娉娉聞到飯香,問:“爹!你已煮好了飯了?”
“是聶兄弟一手煮的,你們不是說,他煮飯軟硬適中,粒拉米像蝦米一樣的麼?”
娉娉對了聶十八含情一笑:“看來你還沒有丟掉這一門手藝。”
婷婷將手中提著的一隻雞塞到了聶十八的手中“那你將這隻雞也宰了吧,我和姐姐都害怕殺雞的。”
聶十八笑著:“殺雞也是我的本行,一刀過,用不了第二刀。”
“那你殺人是不是也是一刀了?”
娉娉“哎”一聲:“妹妹,你也真是,尚高興興的,怎麼說起這噁心的事來?說話也不看場合的。”
“好,好,不說就不說。”
這樣一來,聶十八和穆家父女情感更融洽在一起了。穆家將他當成了遠方歸來的遊子,熱情親切隨便,毫不客氣。聶十八也像回到了自己的家,回到自己的親人中去了。他在幽谷大院,除了練功學藝,幾乎什麼也不需要自己動手,一切有鬼嫗、小蘭和後來的桂嫂照顧,更別說下廚房煮飯弄菜了。可以說過著衣來伸手、飯來張口公子少爺般的生活。現在他和穆家姐妹下廚殺雞弄菜,反而感到是一種幸福,享受到了另一種的樂趣,心中升起了甜絲絲的感覺。什麼感覺?他也說不出來,朦朦朧朧的。摸不著,說不出,但卻又感覺得到。

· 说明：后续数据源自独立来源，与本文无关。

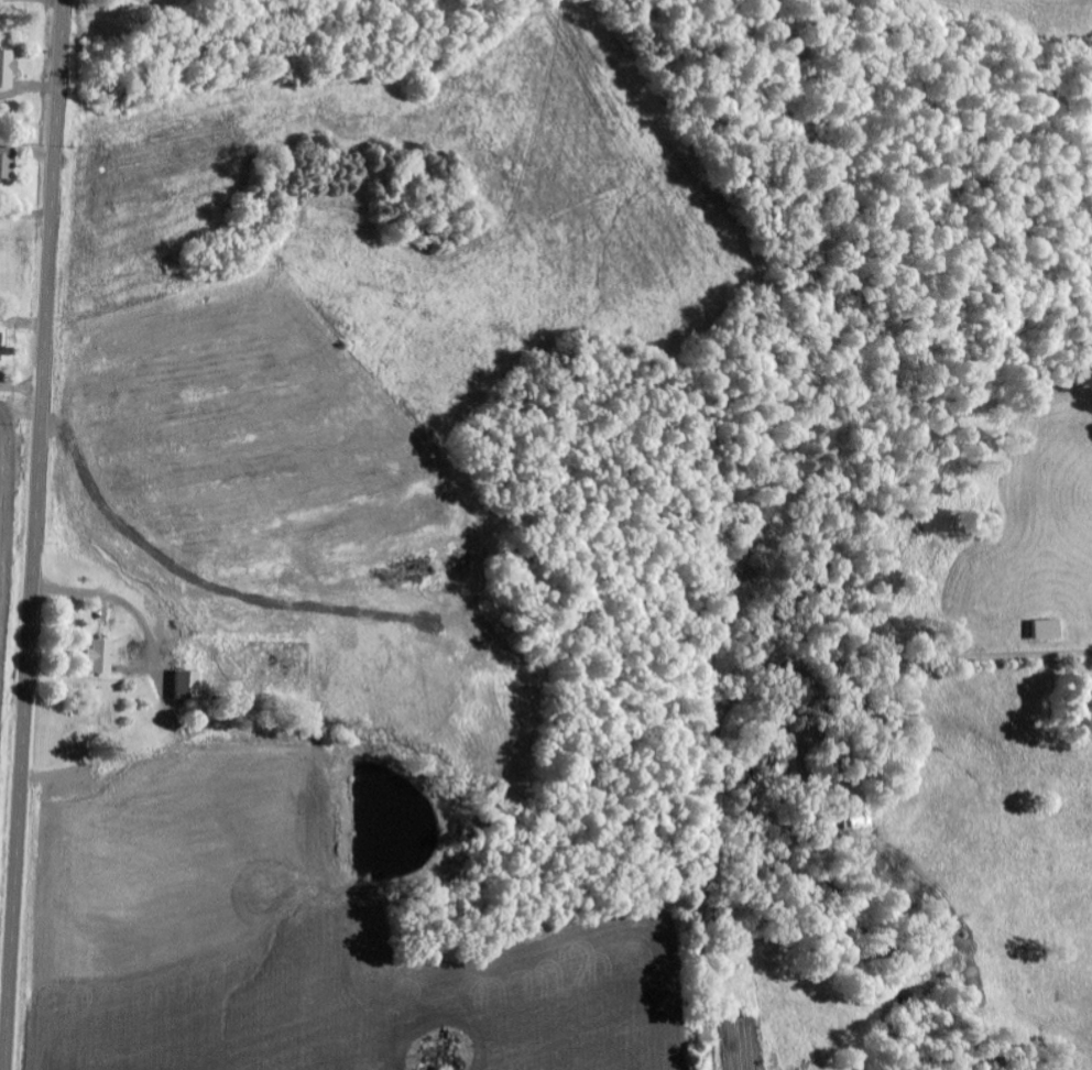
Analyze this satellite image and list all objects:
building: (134, 0)
building: (7, 69)
building: (6, 163)
road: (25, 213)
building: (1, 346)
road: (22, 388)
road: (35, 535)
building: (1049, 631)
building: (101, 658)
building: (189, 686)
road: (733, 701)
building: (445, 1057)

他們忙了好一陣,菜弄好了,酒也溫熱了,婷婷將弄好的菜端到船艙中時,驀然見一團爛布似的東西堆放在艙中的一角,她十分愕異:是誰那麼的缺德,將一團爛布扔到自己船上來了?可是她再仔細一看,那不是一團爛布,是一個人,是一個叫化,抱著頭,蜷縮在艙裡一角睡著了。不由叫起來:“你是從哪裡跑來的一個叫化,幾時跑到我船上睡了?你不拍弄髒了我的船嗎?快給我出去!”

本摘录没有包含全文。